Sin dinero y con sueldos atrasados, aquel grupo de jugadores viajó a Tokio para disputar la Copa Intercontinental ante el poderoso PSV Eindhoven. Recibieron apenas 1.500 dólares antes del viaje: mil quedaron para sus familias y quinientos fueron usados para comprar regalos. En la final, Nacional empató en el último minuto con gol de Ostolaza y ganó por penales. De Lima, silencioso y disciplinado, convirtió el suyo.
Años después, en Peñarol, fue protagonista de una anécdota que lo inmortalizó con uno de los apodos más ingeniosos del fútbol: La Mucama. El motivo: siempre marcaba el cuarto gol en las goleadas de su equipo. Desde entonces, el sobrenombre quedó grabado en la memoria de los hinchas.
Los apodos que marcaron época
El ingenio latinoamericano ha dado lugar a una interminable galería de motes únicos. Desde el Fideo Di María, apodado así por su delgada figura, hasta La Wanora Romero, un zurdo cordobés de los años 60 que “tejía” jugadas como si usara una máquina de coser.
Algunos sobrenombres adoptaron nombres femeninos, como La Pepona Reinaldi, La Chocha Casares o La Vieja Reinoso.

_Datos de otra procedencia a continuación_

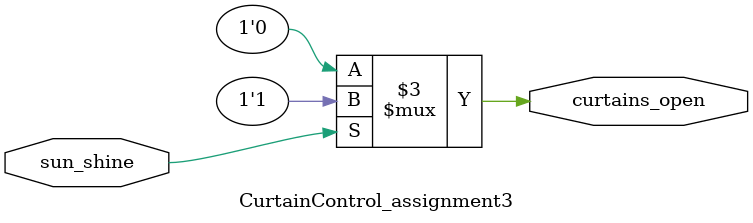
<source format=v>
`timescale 1ns / 1ps


module CurtainControl_assignment3(
    input wire sun_shine,     // High when sunlight is detected
    output reg curtains_open  // High to open curtains, low to close
);

    always @(*) begin
        if (sun_shine)
            curtains_open = 1; // Open curtains when sunlight is detected
        else
            curtains_open = 0; // Close curtains otherwise
    end

endmodule
</source>
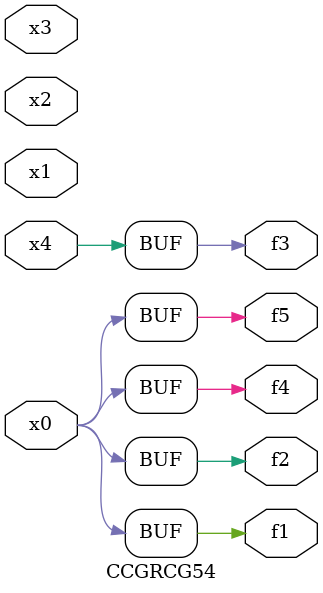
<source format=v>
module CCGRCG54(
	input x0, x1, x2, x3, x4,
	output f1, f2, f3, f4, f5
);
	assign f1 = x0;
	assign f2 = x0;
	assign f3 = x4;
	assign f4 = x0;
	assign f5 = x0;
endmodule

</source>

Otros destacaron por su ternura o comicidad: Vitamina Sánchez, Mostaza Merlo, Cucurucho Santamaría, El Ropero Díaz, El Ratón Ayala o El Gato Andrada, el arquero al que Pelé le marcó su gol número 1.000.
También hubo apodos descriptivos según las características físicas o de juego: El Lobo Fischer, El Caballo Killer, La Araña Amuchástegui, El Hormiga Alzamendi o El Galgo Dezzotti. En cada caso, el apodo servía para contar algo más que un nombre: era una identidad.
Creatividad sin fronteras
En toda la región abundan ejemplos: El Zorro Bareiro en Paraguay, El Sapo Livingstone en Chile, La Culebra Carrillo en Perú, El Pulpo Colmenares en Venezuela o El Pájaro Juárez en Colombia. Uruguay, país de futbolistas ingeniosos, aportó joyas como Manteca Martínez, José Miseria García o Héctor Ciengramos Rodríguez.
Algunos casos resultan insólitos: el colombiano Efmamjjasond González, cuyo nombre combina las iniciales de los doce meses del año, fue rebautizado como El Almanaque González. Otro ejemplo brillante es el uruguayo Carlos Núñez, apodado Discoteca por su afición nocturna, mientras su hermano Facundo recibió el alias Matiné.
El humor en los márgenes del fútbol
No solo los cracks recibieron motes. También utileros, defensores duros y hasta personajes del entorno futbolero fueron rebautizados con humor. Como Cariñosito Martínez, un defensor paraguayo conocido por su dureza, o El Odontólogo Nazareno, zaguero ecuatoriano célebre por dejar rivales sin dientes.
Incluso un utilero de Racing, dado por muerto y resucitado en la morgue, fue apodado Sombra por su enorme físico y piel oscura. Nadie recordaba su nombre real.